Reproduce, without any alteration, the lines of the records below, beginning with the line that contains "family: Apocynaceae" and continuing through the line that contains "elevation (m): 3000", both lines included.

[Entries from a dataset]
________________________________________
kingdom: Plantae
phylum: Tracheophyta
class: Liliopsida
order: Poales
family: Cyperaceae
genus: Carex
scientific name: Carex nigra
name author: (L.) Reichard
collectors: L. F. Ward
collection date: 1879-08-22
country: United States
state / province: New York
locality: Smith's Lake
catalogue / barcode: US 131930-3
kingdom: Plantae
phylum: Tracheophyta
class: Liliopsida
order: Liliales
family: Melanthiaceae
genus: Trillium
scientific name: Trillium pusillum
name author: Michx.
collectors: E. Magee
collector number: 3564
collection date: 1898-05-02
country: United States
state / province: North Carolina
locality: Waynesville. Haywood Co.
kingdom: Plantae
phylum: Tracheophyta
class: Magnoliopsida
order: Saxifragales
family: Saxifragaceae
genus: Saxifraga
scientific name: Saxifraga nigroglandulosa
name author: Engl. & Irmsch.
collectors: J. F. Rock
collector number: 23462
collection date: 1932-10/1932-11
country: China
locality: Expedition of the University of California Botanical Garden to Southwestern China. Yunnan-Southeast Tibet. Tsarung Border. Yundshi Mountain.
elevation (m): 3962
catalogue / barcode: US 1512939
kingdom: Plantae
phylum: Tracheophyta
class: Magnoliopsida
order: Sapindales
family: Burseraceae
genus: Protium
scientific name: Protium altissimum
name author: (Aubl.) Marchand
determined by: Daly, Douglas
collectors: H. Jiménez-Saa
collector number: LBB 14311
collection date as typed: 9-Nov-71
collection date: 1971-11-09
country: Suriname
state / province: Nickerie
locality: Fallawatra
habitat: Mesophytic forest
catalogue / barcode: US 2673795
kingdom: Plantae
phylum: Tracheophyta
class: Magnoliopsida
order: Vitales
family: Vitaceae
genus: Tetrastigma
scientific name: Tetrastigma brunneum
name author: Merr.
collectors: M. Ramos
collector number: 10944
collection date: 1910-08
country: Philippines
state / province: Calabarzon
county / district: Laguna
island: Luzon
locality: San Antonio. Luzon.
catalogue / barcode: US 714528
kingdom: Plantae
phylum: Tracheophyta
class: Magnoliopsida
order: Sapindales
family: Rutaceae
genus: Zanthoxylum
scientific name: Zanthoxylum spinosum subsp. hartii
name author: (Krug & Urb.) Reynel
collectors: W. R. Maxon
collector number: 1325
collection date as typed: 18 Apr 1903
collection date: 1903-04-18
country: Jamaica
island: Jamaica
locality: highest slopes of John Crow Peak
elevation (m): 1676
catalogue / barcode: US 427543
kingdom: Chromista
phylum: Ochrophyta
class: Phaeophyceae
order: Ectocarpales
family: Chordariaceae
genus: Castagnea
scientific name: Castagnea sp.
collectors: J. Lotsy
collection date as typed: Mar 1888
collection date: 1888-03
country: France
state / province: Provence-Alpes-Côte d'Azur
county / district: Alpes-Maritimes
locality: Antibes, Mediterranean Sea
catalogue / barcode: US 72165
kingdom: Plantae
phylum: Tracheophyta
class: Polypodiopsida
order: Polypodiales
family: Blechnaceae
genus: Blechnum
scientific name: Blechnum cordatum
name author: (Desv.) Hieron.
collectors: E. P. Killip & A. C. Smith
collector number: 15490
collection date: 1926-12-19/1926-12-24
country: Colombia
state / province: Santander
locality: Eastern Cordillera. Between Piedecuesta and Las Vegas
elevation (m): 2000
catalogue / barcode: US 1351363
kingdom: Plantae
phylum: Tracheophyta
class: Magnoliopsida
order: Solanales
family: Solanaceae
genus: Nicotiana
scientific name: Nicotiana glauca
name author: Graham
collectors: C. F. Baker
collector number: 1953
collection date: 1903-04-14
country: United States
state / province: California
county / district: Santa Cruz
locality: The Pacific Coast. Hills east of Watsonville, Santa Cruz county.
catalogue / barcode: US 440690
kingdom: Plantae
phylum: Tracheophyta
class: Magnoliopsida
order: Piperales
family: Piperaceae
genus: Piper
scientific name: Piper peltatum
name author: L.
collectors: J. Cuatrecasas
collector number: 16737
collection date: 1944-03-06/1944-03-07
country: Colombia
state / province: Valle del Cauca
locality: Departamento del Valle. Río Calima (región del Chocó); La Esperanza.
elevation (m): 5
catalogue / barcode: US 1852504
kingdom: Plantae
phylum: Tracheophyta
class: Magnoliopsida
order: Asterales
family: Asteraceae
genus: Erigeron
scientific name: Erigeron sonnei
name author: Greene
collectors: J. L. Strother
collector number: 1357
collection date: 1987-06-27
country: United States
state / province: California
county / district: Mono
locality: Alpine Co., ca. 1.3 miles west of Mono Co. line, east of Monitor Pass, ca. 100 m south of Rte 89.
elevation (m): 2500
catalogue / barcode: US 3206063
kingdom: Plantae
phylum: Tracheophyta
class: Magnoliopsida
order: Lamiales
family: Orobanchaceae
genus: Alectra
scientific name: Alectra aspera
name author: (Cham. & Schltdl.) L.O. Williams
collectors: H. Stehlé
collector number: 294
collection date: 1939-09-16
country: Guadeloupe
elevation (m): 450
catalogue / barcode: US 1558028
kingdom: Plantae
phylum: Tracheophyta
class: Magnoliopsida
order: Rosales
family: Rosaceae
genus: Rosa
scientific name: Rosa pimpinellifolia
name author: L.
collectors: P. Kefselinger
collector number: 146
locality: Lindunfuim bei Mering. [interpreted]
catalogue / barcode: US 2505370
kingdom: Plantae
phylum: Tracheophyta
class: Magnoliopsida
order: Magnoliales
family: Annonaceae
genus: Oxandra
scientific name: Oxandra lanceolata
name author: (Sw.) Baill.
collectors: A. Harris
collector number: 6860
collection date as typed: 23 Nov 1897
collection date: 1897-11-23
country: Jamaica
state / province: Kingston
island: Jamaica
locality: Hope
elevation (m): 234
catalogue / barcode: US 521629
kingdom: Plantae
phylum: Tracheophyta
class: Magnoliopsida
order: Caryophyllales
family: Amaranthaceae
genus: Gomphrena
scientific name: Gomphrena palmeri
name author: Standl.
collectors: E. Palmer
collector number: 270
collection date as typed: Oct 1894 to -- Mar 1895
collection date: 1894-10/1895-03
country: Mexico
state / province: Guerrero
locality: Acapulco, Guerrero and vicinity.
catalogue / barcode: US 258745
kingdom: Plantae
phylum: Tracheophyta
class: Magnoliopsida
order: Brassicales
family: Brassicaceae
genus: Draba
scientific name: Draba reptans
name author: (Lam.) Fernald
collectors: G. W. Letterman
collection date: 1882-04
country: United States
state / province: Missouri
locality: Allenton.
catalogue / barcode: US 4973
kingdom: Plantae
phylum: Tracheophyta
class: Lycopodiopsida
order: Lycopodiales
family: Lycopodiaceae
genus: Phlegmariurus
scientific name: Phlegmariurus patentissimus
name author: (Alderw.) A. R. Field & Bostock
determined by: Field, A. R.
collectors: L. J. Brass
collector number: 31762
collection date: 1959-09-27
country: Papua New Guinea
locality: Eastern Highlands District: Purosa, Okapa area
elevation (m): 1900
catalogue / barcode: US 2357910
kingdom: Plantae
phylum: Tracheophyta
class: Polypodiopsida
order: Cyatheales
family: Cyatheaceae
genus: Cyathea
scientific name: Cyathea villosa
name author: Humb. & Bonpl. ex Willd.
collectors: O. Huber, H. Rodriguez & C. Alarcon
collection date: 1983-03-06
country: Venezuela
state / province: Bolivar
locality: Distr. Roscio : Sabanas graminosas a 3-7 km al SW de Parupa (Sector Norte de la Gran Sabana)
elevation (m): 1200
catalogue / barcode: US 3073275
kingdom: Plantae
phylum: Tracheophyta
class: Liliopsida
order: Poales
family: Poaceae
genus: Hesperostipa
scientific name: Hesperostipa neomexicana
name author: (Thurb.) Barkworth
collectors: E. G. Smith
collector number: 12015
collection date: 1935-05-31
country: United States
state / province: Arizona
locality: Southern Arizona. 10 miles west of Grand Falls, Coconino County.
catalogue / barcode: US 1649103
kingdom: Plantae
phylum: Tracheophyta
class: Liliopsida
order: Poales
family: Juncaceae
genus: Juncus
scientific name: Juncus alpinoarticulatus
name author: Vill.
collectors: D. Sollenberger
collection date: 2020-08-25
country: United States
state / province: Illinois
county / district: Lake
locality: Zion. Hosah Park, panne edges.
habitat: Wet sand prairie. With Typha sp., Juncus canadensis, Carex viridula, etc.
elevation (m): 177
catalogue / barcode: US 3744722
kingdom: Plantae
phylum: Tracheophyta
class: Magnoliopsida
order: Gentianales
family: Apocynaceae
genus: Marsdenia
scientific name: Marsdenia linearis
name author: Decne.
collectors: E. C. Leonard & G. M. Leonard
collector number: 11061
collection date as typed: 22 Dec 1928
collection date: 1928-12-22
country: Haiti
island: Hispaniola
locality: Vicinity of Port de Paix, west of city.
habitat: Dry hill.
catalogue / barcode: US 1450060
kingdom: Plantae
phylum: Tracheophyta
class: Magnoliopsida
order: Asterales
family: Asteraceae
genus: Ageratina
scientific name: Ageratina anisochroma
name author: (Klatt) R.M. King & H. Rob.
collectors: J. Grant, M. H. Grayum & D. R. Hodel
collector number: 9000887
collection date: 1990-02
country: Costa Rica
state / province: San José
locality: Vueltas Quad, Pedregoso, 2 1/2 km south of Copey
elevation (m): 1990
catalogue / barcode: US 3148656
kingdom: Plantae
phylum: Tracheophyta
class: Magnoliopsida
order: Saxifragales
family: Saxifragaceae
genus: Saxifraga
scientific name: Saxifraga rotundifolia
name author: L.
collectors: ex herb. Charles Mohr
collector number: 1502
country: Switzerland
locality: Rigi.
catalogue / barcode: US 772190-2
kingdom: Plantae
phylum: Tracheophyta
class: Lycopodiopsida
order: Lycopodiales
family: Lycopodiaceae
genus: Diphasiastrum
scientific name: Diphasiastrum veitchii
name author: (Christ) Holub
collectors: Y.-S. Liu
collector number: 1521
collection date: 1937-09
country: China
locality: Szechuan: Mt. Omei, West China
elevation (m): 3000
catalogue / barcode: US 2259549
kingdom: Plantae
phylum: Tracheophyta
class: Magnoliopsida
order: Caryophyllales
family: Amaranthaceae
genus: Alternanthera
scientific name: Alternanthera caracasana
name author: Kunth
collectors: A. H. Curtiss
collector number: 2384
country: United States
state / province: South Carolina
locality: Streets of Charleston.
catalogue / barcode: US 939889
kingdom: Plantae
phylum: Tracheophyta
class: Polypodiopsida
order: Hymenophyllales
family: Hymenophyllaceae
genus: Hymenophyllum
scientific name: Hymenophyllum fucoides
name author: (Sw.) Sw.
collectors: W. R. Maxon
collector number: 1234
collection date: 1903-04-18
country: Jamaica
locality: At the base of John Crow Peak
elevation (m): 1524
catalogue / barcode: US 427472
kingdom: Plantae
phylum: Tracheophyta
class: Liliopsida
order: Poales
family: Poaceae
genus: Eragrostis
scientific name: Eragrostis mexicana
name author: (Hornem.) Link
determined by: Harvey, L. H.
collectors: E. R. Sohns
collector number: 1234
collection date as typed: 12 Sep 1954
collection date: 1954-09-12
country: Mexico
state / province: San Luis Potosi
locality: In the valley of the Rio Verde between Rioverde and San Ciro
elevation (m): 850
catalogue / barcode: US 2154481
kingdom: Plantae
________________________________________
**OUTPUT BELOW:**
family: Apocynaceae
genus: Marsdenia
scientific name: Marsdenia linearis
name author: Decne.
collectors: E. C. Leonard & G. M. Leonard
collector number: 11061
collection date as typed: 22 Dec 1928
collection date: 1928-12-22
country: Haiti
island: Hispaniola
locality: Vicinity of Port de Paix, west of city.
habitat: Dry hill.
catalogue / barcode: US 1450060
kingdom: Plantae
phylum: Tracheophyta
class: Magnoliopsida
order: Asterales
family: Asteraceae
genus: Ageratina
scientific name: Ageratina anisochroma
name author: (Klatt) R.M. King & H. Rob.
collectors: J. Grant, M. H. Grayum & D. R. Hodel
collector number: 9000887
collection date: 1990-02
country: Costa Rica
state / province: San José
locality: Vueltas Quad, Pedregoso, 2 1/2 km south of Copey
elevation (m): 1990
catalogue / barcode: US 3148656
kingdom: Plantae
phylum: Tracheophyta
class: Magnoliopsida
order: Saxifragales
family: Saxifragaceae
genus: Saxifraga
scientific name: Saxifraga rotundifolia
name author: L.
collectors: ex herb. Charles Mohr
collector number: 1502
country: Switzerland
locality: Rigi.
catalogue / barcode: US 772190-2
kingdom: Plantae
phylum: Tracheophyta
class: Lycopodiopsida
order: Lycopodiales
family: Lycopodiaceae
genus: Diphasiastrum
scientific name: Diphasiastrum veitchii
name author: (Christ) Holub
collectors: Y.-S. Liu
collector number: 1521
collection date: 1937-09
country: China
locality: Szechuan: Mt. Omei, West China
elevation (m): 3000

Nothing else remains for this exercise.